Substituting this back into (***) and solving for $\sigma_A^{2}$ and using $\sigma^2_A+\sigma_e^2=1$ we get the condition

$\sigma_A^2 = 1-\frac{1}{n}y'Ay$

We thus find that a necessary condition for the maximum likelihood (***) to yield the correct estimate for $\sigma_A^2$ is if $y'Ay/n=\sigma_e^2$.  If we substitute (*) and the definition of A back into this condition we get

$(e'+u'Z')ZZ'(Zu+e)/p=\sigma_e^2$    (****)
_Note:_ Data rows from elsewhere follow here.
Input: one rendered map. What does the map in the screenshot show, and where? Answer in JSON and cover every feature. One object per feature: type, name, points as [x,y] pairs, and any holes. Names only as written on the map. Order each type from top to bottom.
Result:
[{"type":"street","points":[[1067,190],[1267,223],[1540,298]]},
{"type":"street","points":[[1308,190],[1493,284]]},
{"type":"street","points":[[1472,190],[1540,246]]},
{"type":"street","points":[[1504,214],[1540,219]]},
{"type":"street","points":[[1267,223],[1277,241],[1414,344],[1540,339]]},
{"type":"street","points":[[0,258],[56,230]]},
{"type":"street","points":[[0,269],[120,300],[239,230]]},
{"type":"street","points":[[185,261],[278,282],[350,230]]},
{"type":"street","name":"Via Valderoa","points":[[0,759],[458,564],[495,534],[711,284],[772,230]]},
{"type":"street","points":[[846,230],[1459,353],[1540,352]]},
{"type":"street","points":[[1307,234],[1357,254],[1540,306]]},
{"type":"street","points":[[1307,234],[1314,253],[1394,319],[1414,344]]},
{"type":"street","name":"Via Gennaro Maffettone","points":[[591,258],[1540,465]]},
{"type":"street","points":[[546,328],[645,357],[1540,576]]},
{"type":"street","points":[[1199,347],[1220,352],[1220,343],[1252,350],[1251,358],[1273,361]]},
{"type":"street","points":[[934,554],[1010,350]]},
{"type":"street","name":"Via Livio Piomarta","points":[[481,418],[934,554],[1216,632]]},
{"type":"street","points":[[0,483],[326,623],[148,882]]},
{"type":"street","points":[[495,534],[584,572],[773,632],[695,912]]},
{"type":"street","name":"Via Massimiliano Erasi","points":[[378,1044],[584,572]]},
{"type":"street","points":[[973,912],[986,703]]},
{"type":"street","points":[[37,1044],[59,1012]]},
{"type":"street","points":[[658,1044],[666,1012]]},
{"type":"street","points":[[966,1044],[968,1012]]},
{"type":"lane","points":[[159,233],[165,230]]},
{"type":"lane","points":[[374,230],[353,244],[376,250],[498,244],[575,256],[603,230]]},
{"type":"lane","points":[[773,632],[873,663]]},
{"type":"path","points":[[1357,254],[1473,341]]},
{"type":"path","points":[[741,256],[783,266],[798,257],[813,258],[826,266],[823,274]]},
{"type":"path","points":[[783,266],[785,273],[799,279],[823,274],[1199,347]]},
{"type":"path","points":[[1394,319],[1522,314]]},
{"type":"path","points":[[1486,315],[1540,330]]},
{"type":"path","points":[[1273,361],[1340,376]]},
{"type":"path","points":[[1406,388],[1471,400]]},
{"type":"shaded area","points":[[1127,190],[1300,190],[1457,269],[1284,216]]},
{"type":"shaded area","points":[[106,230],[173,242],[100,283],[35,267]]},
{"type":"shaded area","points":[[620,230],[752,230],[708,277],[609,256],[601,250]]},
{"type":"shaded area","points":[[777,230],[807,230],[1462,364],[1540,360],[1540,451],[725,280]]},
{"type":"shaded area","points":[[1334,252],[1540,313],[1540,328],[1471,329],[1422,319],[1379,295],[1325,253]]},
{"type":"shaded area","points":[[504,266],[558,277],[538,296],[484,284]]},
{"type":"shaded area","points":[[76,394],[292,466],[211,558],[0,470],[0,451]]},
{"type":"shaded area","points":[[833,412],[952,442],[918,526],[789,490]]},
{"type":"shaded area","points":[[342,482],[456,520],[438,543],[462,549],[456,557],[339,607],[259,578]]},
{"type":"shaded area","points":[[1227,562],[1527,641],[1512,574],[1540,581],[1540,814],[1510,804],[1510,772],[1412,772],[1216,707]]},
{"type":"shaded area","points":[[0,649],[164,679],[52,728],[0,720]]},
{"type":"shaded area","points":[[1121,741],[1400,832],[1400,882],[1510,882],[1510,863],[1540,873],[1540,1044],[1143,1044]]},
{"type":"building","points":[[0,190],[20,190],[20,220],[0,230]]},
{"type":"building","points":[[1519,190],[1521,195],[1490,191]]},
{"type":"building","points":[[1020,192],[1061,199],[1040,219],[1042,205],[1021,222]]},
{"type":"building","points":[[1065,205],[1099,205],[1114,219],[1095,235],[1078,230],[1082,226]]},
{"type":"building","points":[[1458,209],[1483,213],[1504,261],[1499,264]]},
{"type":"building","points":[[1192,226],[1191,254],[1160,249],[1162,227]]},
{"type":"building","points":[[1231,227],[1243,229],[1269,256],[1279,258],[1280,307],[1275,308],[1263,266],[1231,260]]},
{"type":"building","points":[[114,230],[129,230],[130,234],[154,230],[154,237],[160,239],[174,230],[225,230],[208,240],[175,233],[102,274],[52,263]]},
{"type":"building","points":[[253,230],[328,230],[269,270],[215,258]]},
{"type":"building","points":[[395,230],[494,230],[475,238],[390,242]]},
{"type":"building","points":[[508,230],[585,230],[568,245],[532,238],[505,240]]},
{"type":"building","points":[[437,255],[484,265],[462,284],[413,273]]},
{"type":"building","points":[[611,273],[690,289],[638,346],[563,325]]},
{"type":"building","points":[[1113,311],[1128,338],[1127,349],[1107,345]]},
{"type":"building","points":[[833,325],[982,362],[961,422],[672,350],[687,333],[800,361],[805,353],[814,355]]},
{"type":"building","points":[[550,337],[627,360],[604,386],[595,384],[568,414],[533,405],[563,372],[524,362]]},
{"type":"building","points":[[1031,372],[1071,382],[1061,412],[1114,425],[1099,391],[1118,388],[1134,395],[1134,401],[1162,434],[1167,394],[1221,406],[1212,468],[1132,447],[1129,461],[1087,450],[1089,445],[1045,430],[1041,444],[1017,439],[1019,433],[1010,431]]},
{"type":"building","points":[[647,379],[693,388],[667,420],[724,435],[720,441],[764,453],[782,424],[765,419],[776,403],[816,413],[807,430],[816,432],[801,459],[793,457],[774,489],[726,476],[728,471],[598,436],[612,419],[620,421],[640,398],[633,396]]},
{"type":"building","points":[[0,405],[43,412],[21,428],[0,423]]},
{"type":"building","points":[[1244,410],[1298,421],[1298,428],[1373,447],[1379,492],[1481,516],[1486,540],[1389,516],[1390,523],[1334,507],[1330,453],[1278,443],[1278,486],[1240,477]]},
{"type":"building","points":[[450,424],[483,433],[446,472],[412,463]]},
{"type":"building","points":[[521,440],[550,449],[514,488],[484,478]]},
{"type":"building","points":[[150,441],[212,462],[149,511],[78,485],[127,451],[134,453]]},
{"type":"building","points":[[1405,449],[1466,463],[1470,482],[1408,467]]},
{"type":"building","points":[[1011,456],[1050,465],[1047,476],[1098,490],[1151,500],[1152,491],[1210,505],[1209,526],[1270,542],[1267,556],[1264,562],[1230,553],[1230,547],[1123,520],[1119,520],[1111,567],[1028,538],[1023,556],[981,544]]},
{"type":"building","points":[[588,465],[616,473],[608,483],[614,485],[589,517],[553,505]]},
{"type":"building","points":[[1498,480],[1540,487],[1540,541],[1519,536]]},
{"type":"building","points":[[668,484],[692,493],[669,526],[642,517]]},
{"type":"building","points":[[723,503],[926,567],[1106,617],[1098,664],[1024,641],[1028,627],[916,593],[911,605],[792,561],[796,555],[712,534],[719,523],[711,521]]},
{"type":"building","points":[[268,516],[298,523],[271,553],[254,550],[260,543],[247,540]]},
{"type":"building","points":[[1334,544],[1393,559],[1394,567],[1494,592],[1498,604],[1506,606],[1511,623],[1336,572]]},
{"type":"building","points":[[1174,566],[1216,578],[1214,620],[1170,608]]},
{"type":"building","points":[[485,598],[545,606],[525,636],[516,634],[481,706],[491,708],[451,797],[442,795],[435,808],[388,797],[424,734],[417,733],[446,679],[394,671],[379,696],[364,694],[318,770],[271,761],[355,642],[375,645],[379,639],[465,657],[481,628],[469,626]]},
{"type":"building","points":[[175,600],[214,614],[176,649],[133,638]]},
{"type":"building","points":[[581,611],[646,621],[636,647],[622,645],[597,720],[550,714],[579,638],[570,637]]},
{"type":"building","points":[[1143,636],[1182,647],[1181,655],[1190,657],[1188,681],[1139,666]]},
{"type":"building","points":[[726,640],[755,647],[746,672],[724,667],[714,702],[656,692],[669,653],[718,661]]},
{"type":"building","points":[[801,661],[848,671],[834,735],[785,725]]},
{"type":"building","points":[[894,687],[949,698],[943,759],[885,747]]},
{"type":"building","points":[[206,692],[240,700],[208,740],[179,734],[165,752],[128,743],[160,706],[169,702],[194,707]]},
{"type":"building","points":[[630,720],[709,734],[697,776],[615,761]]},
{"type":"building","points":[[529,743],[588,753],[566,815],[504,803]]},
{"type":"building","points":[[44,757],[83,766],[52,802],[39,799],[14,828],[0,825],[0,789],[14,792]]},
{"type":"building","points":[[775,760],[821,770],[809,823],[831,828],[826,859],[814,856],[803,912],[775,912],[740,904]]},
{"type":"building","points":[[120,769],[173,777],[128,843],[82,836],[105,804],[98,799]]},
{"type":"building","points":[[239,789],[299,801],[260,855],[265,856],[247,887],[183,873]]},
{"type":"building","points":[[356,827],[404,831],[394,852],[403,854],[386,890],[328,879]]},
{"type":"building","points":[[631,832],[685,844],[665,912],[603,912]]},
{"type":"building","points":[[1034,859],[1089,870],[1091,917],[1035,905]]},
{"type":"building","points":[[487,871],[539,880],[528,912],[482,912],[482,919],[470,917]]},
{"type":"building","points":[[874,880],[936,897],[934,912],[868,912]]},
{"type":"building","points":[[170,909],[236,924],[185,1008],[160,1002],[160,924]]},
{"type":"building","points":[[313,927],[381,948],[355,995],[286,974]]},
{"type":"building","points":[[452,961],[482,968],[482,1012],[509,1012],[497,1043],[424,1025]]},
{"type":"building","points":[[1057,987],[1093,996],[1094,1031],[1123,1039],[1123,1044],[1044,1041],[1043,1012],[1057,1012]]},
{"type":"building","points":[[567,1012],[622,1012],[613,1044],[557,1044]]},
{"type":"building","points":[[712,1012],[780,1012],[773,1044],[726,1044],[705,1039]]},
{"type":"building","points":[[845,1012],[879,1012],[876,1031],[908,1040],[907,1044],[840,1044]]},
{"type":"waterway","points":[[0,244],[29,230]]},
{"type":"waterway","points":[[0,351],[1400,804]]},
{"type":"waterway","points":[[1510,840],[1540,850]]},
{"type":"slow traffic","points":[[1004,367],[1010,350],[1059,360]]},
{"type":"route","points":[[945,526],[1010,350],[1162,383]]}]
If we take the (****) term by term, we find that $e'ZZ'e \approx \sigma_e^2$ if the genotypes are standardized.  By the properties of regression, we also get that $Zu e' = 0$ (i.e. fitted line and residuals are orthogonal). Finally, if the GWAS markers are all uncorrelated (i.e. linkage equilibrium) then we have $Z'Z$ is the identity so

$u' Z'ZZ'Zu/p=(n/p)\sigma_A^2$

which is assumed to be small compared to $\sigma_e^2$. However, linkage equilibrium is not necessary for GREML to give good estimates. What we show in the paper is that as long as the correlations between markers is fairly uniform, then it still works well.  It’s only if some markers are highly correlated with others while others are not that you can run into problems.